- **Problem description**: Scan the entries below and return each line that contains "skulle".

********************

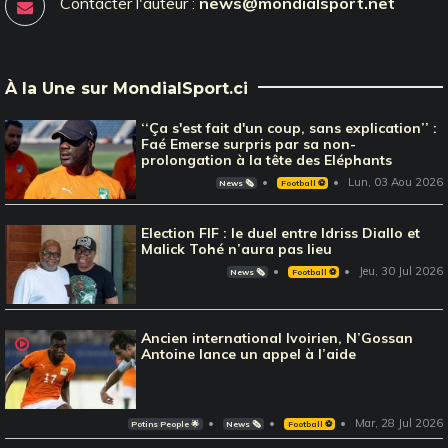
Contacter l'auteur :
news@mondialsport.net
À la Une sur MondialSport.ci
‘‘Ça s'est fait d'un coup, sans explication’’ :
Faé Emerse surpris par sa non-
prolongation à la tête des Eléphants
Lun, 03 Aou 2026
News 🗞️
Football ⚽️
Election FIF : le duel entre Idriss Diallo et
Malick Tohé n’aura pas lieu
Jeu, 30 Jul 2026
News 🗞️
Football ⚽️
Ancien international Ivoirien, N’Gossan
Antoine lance un appel à l’aide
Mar, 28 Jul 2026
Potins People 🌟
News 🗞️
Football ⚽️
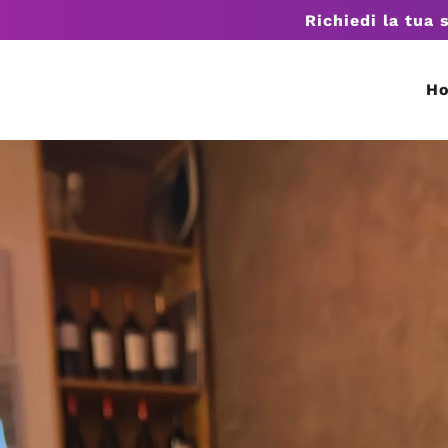
Richiedi la tua 
H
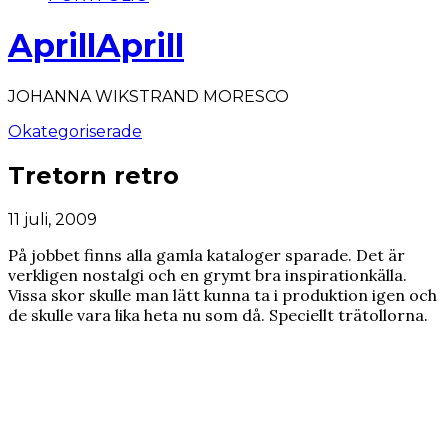
AprillAprill
JOHANNA WIKSTRAND MORESCO
Okategoriserade
Tretorn retro
11 juli, 2009
På jobbet finns alla gamla kataloger sparade. Det är
verkligen nostalgi och en grymt bra inspirationkälla.
Vissa skor skulle man lätt kunna ta i produktion igen och
de skulle vara lika heta nu som då. Speciellt trätollorna.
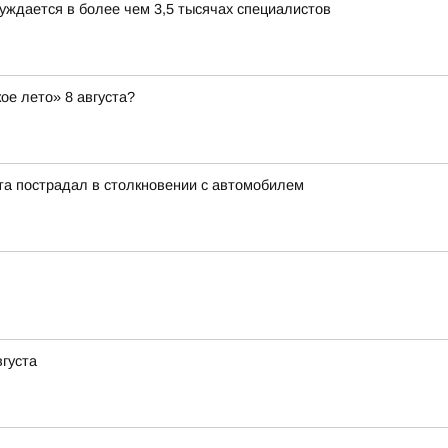
уждается в более чем 3,5 тысячах специалистов
ое лето» 8 августа?
та пострадал в столкновении с автомобилем
вгуста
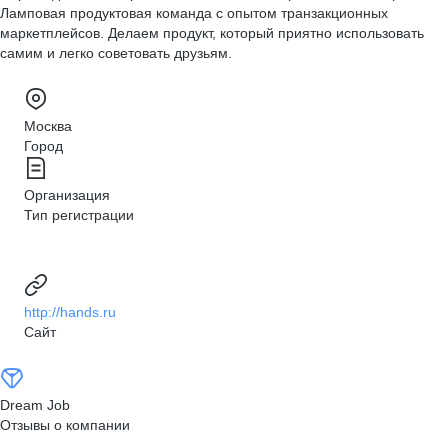
Ламповая продуктовая команда с опытом транзакционных
маркетплейсов. Делаем продукт, который приятно использовать
самим и легко советовать друзьям.
Москва
Город
Организация
Тип регистрации
http://hands.ru
Сайт
Dream Job
Отзывы о компании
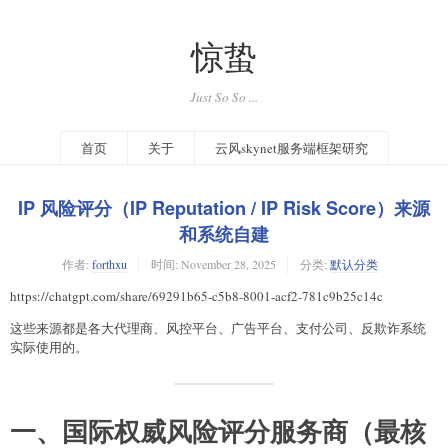
惊蛰
Just So So ...
首页
关于
云风skynet服务端框架研究
IP 风险评分（IP Reputation / IP Risk Score）来源
和系统自建
作者:
forthxu
时间:
November 28, 2025
分类:
默认分类
https://chatgpt.com/share/69291b65-c5b8-8001-acf2-781c9b25c14c
这些来源都是各大代理商、风控平台、广告平台、支付公司、反欺诈系统
实际使用的。
一、国际权威风险评分服务商（最核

********************

- **Your solution**:
Vissa skor skulle man lätt kunna ta i produktion igen och
de skulle vara lika heta nu som då. Speciellt trätollorna.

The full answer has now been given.